Some of those victims, most notably Willis Lynch, who turned 79 in June and was sterilized at 14, when Truman was president, say the state is waiting for them to die so it won’t have to pay them. We want to believe something better.
Yes, the state Senate recently dropped the compensation push, shortly after the House approved it. State House Speaker Thom Tillis and Rep. Larry Womble led a righteous fight for compensation, only to be thwarted when Senate President Pro Tem Phil Berger wouldn’t even put the matter to a vote in his chamber.
With victims who have endured almost 10 years of false promises hurting and dying, Perdue should rally charitable foundations statewide, including ones at hospitals that carried out the operations and companies and colleges that supported the program, to challenge the legislature with matching grants to start compensation. For example, in Winston-Salem, what is now the Wake Forest School of Medicine played a big role in the sterilization program. Foundations in general should join the push. This would also seem a natural for the progressive-minded Z. Smith Reynolds Foundation.
Foundations statewide could rally to the cause. The Democratic governor could urge it on, nail down the grants and, within the next few months, call a special session of the Republican-led legislature to match those grants – or give the public a detailed reason why it won’t.
The new governor and legislature that convenes in January probably won’t make compensation a high priority. Yet in 2009, Perdue got $250,000 allocated to set up a foundation to study compensation. This summer the legislature directed the Department of Administration to use as much as almost $129,000 of its appropriation to keep the foundation going.

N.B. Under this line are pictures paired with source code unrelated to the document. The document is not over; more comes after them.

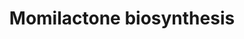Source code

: ---
annotations:
- id: PW:0000251
  parent: classic metabolic pathway
  type: Pathway Ontology
  value: diterpenoid biosynthetic pathway
- id: PW:0001402
  parent: classic metabolic pathway
  type: Pathway Ontology
  value: momilactone biosynthetic pathway
authors:
- Pjaiswal
- Ddigles
- MaintBot
- Egonw
- Finterly
- Eweitz
description: Phytoalexins Momilactone A and B accumulate in rice husks. Both compounds
  act in multiple ways such as (1) growth inhibitors involved in seed dormancy, (2)
  play an important role in the rice plant defense system against pathogens and insects
  and (3) contribute to allelopathy where they inhibit the growth of weeds. They are
  also known to be induced by the jasmonic acid plant growth hormone.
last-edited: 2021-05-21
organisms:
- Oryza sativa
redirect_from:
- /index.php/Pathway:WP2209
- /instance/WP2209
revision: null
schema-jsonld:
- '@context': https://schema.org/
  '@id': https://wikipathways.github.io/pathways/WP2209.html
  '@type': Dataset
  creator:
    '@type': Organization
    name: WikiPathways
  description: Phytoalexins Momilactone A and B accumulate in rice husks. Both compounds
    act in multiple ways such as (1) growth inhibitors involved in seed dormancy,
    (2) play an important role in the rice plant defense system against pathogens
    and insects and (3) contribute to allelopathy where they inhibit the growth of
    weeds. They are also known to be induced by the jasmonic acid plant growth hormone.
  keywords:
  - 3β-Hydroxy-9β-pimara-7,15-diene-19,6β-olide
  - 9-beta-primara-7,15-diene
  - Catalyst reactions
  - Geranylgeranyl Diphosphate
  - Geranylgeranyl diphosphate biosynthesis II (plastidic)
  - LOC_OS04G10010.1
  - LOC_Os04g09900.1
  - LOC_Os04g09920
  - LOC_Os04g10060.1
  - LOC_Os04g10160
  - LOC_Os04g54474 (OsTGAP1)
  - Momilactone A
  - Momilactone B
  - Oryzalexin S biosynthesis
  - Syn-copalyl Diphosphate
  - Upregulation of gene expression
  license: CC0
  name: Momilactone biosynthesis
seo: CreativeWork
title: Momilactone biosynthesis
wpid: WP2209
---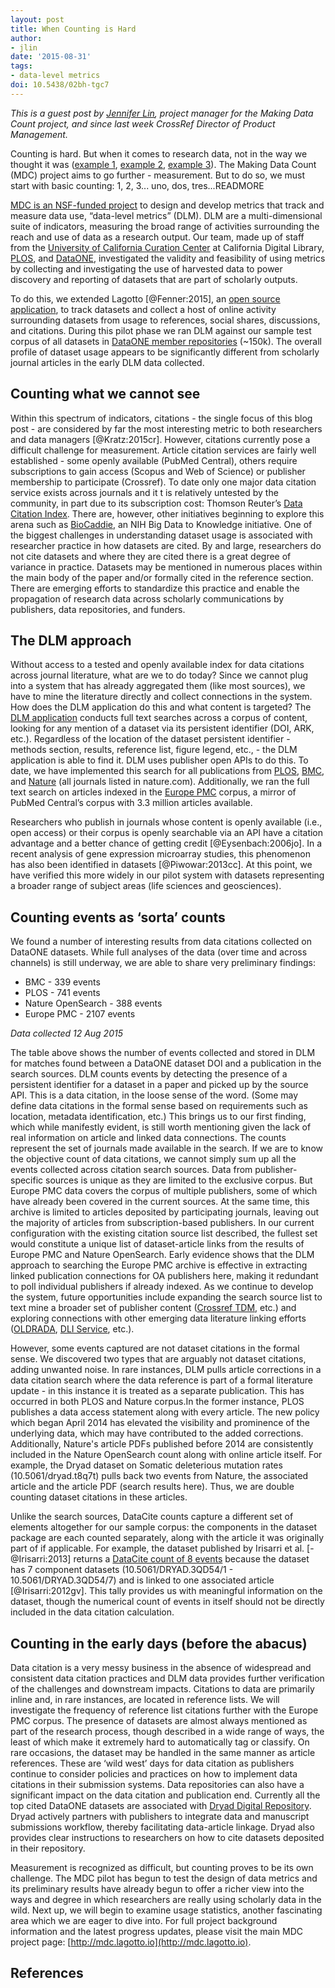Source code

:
 ```yaml
---
layout: post
title: When Counting is Hard
author: 
- jlin
date: '2015-08-31'
tags:
- data-level metrics
doi: 10.5438/02bh-tgc7
---
```

*This is a guest post by [Jennifer Lin](http://twitter.com/jenniferlin15), project manager for the Making Data Count project, and since last week CrossRef Director of Product Management.*

Counting is hard. But when it comes to research data, not in the way we thought it was ([example 1](http://www.huffingtonpost.com/leif-walsh/why-counting-is-hard-for-_b_4414475.html), [example 2](http://ieeexplore.ieee.org/xpl/login.jsp?tp=&arnumber=5279&url=http%3A%2F%2Fieeexplore.ieee.org%2Fxpls%2Fabs_all.jsp%3Farnumber%3D5279), [example 3](http://www.cardcountingtrainer.com)). The Making Data Count (MDC) project aims to go further - measurement. But to do so, we must start with basic counting: 1, 2, 3... uno, dos, tres...READMORE

[MDC is an NSF-funded project](http://blogs.plos.org/tech/making-data-count-plos-cdl-and-dataone-join-forces-to-build-incentives-for-data-sharing/) to design and develop metrics that track and measure data use, “data-level metrics” (DLM). DLM are a multi-dimensional suite of indicators, measuring the broad range of activities surrounding the reach and use of data as a research output. Our team, made up of staff from the [University of California Curation Center](http://www.cdlib.org/services/uc3/) at California Digital Library, [PLOS](https://www.plos.org/), and [DataONE](https://www.dataone.org/), investigated the validity and feasibility of using metrics by collecting and investigating the use of harvested data to power discovery and reporting of datasets that are part of scholarly outputs.

To do this, we extended Lagotto [@Fenner:2015], an [open source application](http://lagotto.github.io/), to track datasets and collect a host of online activity surrounding datasets from usage to references, social shares, discussions, and citations. During this pilot phase we ran DLM against our sample test corpus of all datasets in [DataONE member repositories](https://www.dataone.org/current-member-nodes) (~150k). The overall profile of dataset usage appears to be significantly different from scholarly journal articles in the early DLM data collected.

## Counting what we cannot see

Within this spectrum of indicators, citations - the single focus of this blog post - are considered by far the most interesting metric to both researchers and data managers [@Kratz:2015cr]. However, citations currently pose a difficult challenge for measurement. Article citation services are fairly well established - some openly available (PubMed Central), others require subscriptions to gain access (Scopus and Web of Science) or publisher membership to participate (Crossref). To date only one major data citation service exists across journals and it t is relatively untested by the community, in part due to its subscription cost: Thomson Reuter’s [Data Citation Index](http://wokinfo.com/products_tools/multidisciplinary/dci/). There are, however, other initiatives beginning to explore this arena such as [BioCaddie](https://biocaddie.org/group/working-group/working-group-5-dataset-citation-metrics), an NIH Big Data to Knowledge initiative. One of the biggest challenges in understanding dataset usage is associated with researcher practice in how datasets are cited. By and large, researchers do not cite datasets and where they are cited there is a great degree of variance in practice. Datasets may be mentioned in numerous places within the main body of the paper and/or formally cited in the reference section. There are emerging efforts to standardize this practice and enable the propagation of research data across scholarly communications by publishers, data repositories, and funders.

## The DLM approach

Without access to a tested and openly available index for data citations across journal literature, what are we to do today? Since we cannot plug into a system that has already aggregated them (like most sources), we have to mine the literature directly and collect connections in the system. How does the DLM application do this and what content is targeted? The [DLM application](https://dlm.datacite.org/) conducts full text searches across a corpus of content, looking for any mention of a dataset via its persistent identifier (DOI, ARK, etc.). Regardless of the location of the dataset persistent identifier - methods section, results, reference list, figure legend, etc., - the DLM application is able to find it. DLM uses publisher open APIs to do this. To date, we have implemented this search for all publications from [PLOS](http://www.plos.org/), [BMC](http://www.bmc.org/), and [Nature](http://www.npg.com/) (all journals listed in nature.com). Additionally, we ran the full text search on articles indexed in the [Europe PMC](http://europepmc.org/about) corpus, a mirror of PubMed Central’s corpus with 3.3 million articles available.

Researchers who publish in journals whose content is openly available (i.e., open access) or their corpus is openly searchable via an API have a citation advantage and a better chance of getting credit [@Eysenbach:2006jo]. In a recent analysis of gene expression microarray studies, this phenomenon has also been identified in datasets [@Piwowar:2013cc]. At this point, we have verified this more widely in our pilot system with datasets representing a broader range of subject areas (life sciences and geosciences).

## Counting events as ‘sorta’ counts

We found a number of interesting results from data citations collected on DataONE datasets. While full analyses of the data (over time and across channels) is still underway, we are able to share very preliminary findings:

* BMC - 339 events
* PLOS - 741 events
* Nature OpenSearch - 388 events
* Europe PMC - 2107 events

*Data collected 12 Aug 2015*

The table above shows the number of events collected and stored in DLM for matches found between a DataONE dataset DOI and a publication in the search sources. DLM counts events by detecting the presence of a persistent identifier for a dataset in a paper and picked up by the source API. This is a data citation, in the loose sense of the word. (Some may define data citations in the formal sense based on requirements such as location, metadata identification, etc.) This brings us to our first finding, which while manifestly evident, is still worth mentioning given the lack  of real information on article and linked data connections. The counts represent the set of journals made available in the search. If we are to know the objective count of data citations, we cannot simply sum up all the events collected across citation search sources. Data from publisher-specific sources is unique as they are limited to the exclusive corpus. But Europe PMC data covers the corpus of multiple publishers, some of which have already been covered in the current sources. At the same time, this archive is limited to articles deposited by participating journals, leaving out the majority of articles from subscription-based publishers. In our current configuration with the existing citation source list described, the fullest set would constitute a unique list of dataset-article links from the results of Europe PMC and Nature OpenSearch. Early evidence shows that the DLM approach to searching the Europe PMC archive is effective in extracting linked publication connections for OA publishers here, making it redundant to poll individual publishers if already indexed. As we continue to develop the system, future opportunities include expanding the search source list to text mine a broader set of publisher content ([Crossref TDM](http://www.crossref.org/tdm/), etc.) and exploring connections with other emerging data literature linking efforts ([OLDRADA](http://www.nationaldataservice.org/projects/pilots.html), [DLI Service](http://dliservice.research-infrastructures.eu/#/), etc.).

However, some events captured are not dataset citations in the formal sense. We discovered two types that are arguably not dataset citations, adding unwanted noise. In rare instances, DLM pulls article corrections in a data citation search where the data reference is part of a formal literature update - in this instance it is treated as a separate publication. This has occurred in both PLOS and Nature corpus.In the former instance, PLOS publishes a data access statement along with every article. The new policy which began April 2014 has elevated the visibility and prominence of the underlying data, which may have contributed to the added corrections. Additionally, Nature's article PDFs published before 2014 are consistently included in the Nature OpenSearch count along with online article itself. For example, the Dryad dataset on Somatic deleterious mutation rates (10.5061/dryad.t8q7t) pulls back two events from Nature, the associated article and the article PDF (search results here). Thus, we are double counting dataset citations in these articles.

Unlike the search sources, DataCite counts capture a different set of elements altogether for our sample corpus: the components in the dataset package are each counted separately, along with the article it was originally part of if applicable. For example, the dataset published by Irisarri et al. [-@Irisarri:2013] returns a [DataCite count of 8 events](http://data.datacite.org/10.5061/DRYAD.3QD54) because the dataset has 7 component datasets (10.5061/DRYAD.3QD54/1 - 10.5061/DRYAD.3QD54/7) and is linked to one associated article [@Irisarri:2012gv]. This tally provides us with meaningful information on the dataset, though the numerical count of events in itself should not be directly included in the data citation calculation.

## Counting in the early days (before the abacus)

Data citation is a very messy business in the absence of  widespread and consistent data citation practices and DLM data provides further verification of the challenges and downstream impacts. Citations to data are primarily inline and, in rare instances, are located in reference lists. We will investigate the frequency of reference list citations further with the Europe PMC corpus. The presence of datasets are almost always mentioned as part of the research process, though described in a wide range of ways, the least of which make it extremely hard to automatically tag or classify. On rare occasions, the dataset may be handled in the same manner as article references. These are ‘wild west’ days for data citation as publishers continue to consider policies and practices on how to implement data citations in their submission systems. Data repositories can also have a significant impact on the data citation and publication end. Currently all the top cited DataONE datasets are associated with [Dryad Digital Repository](http://datadryad.org/). Dryad actively partners with publishers to integrate data and manuscript submissions workflow, thereby facilitating data-article linkage. Dryad also provides clear instructions to researchers on how to cite datasets deposited in their repository.

Measurement is recognized as difficult, but counting proves to be its own challenge. The MDC pilot has begun to test the design of data metrics and its preliminary results have already begun to offer a richer view into the ways and degree in which researchers are really using scholarly data in the wild. Next up, we will begin to examine usage statistics, another fascinating area which we are eager to dive into. For full project background information and the latest progress updates, please visit the main MDC project page: [http://mdc.lagotto.io](http://mdc.lagotto.io).

## References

This wrong must be righted now. North Carolina ran one of the most aggressive sterilization programs in the country, continuing long after almost every state realized their folly. N.C. victims were bullied into operations and lied to about the nature of those procedures. The tragedy of our state’s program was not realized until 2002 with our paper’s investigative series.
It’s past time to fulfill those promises. Demand action, Gov. Perdue.